*Extracted text:*
----

Cloud-to-device messages are one-way notifications from your solution back end to a device application. For a discussion of other cloud-to-device options supported by Azure IoT Hub, see Cloud-to-device communications guidance.

Note

The features described in this article are available only in the standard tier of IoT Hub. For more information about the basic and standard/free IoT Hub tiers, see Choose the right IoT Hub tier for your solution.

You send cloud-to-device messages through a service-facing endpoint, /messages/devicebound. A device then receives the messages through a device-specific endpoint, /devices/{deviceId}/messages/devicebound.

To target each cloud-to-device message at a single device, your IoT hub sets the to property to /devices/{deviceId}/messages/devicebound.

Each device queue holds, at most, 50 cloud-to-device messages. An error occurs if you try to send more messages to the same device.

----

Collected data:

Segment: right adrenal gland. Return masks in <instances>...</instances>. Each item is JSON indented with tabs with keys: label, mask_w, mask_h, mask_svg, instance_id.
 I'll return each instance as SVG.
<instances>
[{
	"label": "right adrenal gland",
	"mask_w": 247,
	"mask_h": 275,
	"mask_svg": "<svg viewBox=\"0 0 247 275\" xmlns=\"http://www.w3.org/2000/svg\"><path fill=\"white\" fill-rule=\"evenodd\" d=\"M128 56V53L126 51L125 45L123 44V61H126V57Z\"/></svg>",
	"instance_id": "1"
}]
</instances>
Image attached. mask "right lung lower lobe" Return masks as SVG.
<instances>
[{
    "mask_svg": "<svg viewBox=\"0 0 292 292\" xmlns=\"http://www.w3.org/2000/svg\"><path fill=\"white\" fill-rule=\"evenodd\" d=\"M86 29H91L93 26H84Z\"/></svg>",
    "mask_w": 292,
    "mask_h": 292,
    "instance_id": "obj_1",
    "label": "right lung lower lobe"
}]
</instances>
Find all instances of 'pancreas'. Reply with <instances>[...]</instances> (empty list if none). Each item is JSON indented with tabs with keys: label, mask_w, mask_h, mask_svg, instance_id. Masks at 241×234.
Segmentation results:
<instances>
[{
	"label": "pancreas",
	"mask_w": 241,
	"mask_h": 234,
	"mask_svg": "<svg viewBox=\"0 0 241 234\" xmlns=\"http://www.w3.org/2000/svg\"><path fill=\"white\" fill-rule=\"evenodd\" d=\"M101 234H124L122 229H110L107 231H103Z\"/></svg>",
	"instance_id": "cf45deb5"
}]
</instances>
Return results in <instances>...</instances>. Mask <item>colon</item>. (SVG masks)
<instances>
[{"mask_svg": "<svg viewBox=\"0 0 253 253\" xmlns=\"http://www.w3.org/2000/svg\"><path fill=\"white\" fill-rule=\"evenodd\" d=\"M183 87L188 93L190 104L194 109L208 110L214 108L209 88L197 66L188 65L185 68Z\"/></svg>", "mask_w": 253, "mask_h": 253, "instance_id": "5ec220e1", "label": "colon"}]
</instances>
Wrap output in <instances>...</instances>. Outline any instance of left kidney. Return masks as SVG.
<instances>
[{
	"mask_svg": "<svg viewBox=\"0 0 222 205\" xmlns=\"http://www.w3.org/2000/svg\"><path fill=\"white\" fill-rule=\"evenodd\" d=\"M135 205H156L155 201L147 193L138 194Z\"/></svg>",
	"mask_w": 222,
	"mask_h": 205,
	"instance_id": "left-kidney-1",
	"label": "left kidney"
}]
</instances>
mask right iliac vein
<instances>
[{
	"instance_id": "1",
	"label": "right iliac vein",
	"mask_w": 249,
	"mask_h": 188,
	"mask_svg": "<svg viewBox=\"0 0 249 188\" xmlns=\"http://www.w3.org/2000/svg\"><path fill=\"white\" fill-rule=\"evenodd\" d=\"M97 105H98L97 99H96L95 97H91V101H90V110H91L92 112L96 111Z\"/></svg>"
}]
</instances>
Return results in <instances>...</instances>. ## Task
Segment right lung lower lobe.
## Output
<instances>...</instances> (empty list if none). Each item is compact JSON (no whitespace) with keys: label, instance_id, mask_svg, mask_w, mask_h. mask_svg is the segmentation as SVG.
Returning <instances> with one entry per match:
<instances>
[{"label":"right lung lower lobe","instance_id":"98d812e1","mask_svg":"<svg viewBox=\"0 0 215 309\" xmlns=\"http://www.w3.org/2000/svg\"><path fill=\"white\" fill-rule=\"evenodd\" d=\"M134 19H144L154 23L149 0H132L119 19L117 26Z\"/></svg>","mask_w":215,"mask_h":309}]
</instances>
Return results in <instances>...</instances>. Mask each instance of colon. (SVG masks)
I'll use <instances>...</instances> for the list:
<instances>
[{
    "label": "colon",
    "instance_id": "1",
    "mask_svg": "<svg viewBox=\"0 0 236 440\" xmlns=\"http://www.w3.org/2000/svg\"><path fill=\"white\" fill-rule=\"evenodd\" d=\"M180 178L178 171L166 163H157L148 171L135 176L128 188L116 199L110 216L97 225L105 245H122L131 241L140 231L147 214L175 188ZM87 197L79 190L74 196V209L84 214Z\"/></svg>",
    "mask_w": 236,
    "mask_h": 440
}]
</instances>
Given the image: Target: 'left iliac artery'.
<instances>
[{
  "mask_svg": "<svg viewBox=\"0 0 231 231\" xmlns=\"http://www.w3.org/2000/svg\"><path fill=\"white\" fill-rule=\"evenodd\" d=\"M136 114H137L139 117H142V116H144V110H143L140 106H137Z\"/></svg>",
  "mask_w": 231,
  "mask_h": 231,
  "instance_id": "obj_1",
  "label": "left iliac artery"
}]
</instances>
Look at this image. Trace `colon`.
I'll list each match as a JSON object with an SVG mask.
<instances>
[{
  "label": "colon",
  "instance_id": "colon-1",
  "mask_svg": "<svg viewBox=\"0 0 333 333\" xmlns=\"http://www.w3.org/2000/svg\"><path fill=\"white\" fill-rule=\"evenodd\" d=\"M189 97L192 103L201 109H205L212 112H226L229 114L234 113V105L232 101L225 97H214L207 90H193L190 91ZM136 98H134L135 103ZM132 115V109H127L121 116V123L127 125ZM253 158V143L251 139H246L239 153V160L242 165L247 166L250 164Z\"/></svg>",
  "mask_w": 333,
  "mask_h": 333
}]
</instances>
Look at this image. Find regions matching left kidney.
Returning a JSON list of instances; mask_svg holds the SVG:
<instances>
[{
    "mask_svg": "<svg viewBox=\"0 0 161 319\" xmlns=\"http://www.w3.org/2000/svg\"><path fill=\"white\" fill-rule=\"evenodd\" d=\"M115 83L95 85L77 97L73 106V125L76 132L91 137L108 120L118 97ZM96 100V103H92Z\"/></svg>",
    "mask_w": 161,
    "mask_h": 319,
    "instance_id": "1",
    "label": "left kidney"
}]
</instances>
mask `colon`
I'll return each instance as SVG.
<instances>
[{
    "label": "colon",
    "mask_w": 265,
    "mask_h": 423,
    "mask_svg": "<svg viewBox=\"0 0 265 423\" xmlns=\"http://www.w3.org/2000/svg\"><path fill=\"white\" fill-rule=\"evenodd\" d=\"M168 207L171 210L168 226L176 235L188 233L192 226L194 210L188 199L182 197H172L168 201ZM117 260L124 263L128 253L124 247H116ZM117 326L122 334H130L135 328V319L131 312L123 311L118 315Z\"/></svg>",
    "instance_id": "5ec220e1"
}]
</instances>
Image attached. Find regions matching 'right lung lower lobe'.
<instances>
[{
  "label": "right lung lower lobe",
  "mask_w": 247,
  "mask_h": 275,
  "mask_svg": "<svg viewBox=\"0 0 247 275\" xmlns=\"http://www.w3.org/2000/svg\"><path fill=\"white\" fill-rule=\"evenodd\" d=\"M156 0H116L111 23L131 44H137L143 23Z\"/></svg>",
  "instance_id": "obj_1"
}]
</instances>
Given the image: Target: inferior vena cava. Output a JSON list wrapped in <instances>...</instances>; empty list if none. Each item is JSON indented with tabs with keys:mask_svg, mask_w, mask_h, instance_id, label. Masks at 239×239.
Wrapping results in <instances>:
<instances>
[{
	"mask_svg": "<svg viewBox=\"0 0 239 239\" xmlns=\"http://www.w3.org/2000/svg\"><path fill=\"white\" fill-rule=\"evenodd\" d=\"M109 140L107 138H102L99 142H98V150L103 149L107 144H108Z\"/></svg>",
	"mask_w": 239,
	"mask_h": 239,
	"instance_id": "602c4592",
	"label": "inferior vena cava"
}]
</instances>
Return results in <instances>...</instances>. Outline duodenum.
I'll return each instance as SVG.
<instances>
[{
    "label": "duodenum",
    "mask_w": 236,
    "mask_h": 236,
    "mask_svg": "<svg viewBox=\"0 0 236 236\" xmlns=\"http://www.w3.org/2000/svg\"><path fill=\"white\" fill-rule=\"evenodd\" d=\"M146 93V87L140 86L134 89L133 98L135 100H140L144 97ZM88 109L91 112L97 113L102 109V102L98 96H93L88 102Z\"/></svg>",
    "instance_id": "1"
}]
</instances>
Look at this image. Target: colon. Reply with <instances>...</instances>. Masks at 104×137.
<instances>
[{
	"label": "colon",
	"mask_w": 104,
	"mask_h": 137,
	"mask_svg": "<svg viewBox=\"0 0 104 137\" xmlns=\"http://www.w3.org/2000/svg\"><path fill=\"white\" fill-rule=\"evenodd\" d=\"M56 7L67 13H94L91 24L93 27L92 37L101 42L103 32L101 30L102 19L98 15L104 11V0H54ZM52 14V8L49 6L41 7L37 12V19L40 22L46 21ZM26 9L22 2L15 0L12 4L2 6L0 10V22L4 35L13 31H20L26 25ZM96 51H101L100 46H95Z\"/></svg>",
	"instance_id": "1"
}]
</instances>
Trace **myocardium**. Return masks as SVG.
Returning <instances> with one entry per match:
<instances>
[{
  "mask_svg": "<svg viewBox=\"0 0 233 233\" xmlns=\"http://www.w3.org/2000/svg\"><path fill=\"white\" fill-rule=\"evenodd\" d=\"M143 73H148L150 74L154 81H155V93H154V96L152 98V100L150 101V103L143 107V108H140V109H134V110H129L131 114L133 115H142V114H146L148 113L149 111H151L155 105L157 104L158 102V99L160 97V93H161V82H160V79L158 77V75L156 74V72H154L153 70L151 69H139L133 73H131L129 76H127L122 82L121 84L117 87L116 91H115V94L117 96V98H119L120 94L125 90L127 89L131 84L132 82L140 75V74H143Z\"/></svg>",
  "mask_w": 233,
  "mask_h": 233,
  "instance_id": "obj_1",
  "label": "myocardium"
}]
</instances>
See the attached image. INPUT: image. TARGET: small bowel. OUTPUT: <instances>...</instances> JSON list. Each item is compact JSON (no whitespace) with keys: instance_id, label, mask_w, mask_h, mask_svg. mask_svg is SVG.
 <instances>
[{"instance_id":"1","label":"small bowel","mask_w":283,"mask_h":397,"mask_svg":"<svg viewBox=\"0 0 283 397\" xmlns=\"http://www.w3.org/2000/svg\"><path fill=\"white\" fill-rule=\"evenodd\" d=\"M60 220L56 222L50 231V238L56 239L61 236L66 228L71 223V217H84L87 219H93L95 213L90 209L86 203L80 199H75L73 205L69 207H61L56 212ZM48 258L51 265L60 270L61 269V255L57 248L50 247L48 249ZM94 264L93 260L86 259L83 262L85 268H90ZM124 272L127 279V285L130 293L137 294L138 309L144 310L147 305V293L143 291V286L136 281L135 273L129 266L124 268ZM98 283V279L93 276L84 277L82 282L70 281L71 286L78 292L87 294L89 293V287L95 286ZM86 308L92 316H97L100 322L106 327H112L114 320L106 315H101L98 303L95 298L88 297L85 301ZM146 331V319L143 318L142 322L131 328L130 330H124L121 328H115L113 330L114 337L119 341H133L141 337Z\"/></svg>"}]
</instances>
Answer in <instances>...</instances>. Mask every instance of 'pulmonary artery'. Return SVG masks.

----

*Given instruction:* Please summarize the text on cloud-to-device messages in two sentences.

*Result of this task:* Cloud-to-device messages are one-way notifications from a solution back end to a device application, available only in the standard tier of IoT Hub. They are sent through the service-facing endpoint /messages/devicebound and received through a device-specific endpoint, and each device queue holds at most 50 such messages.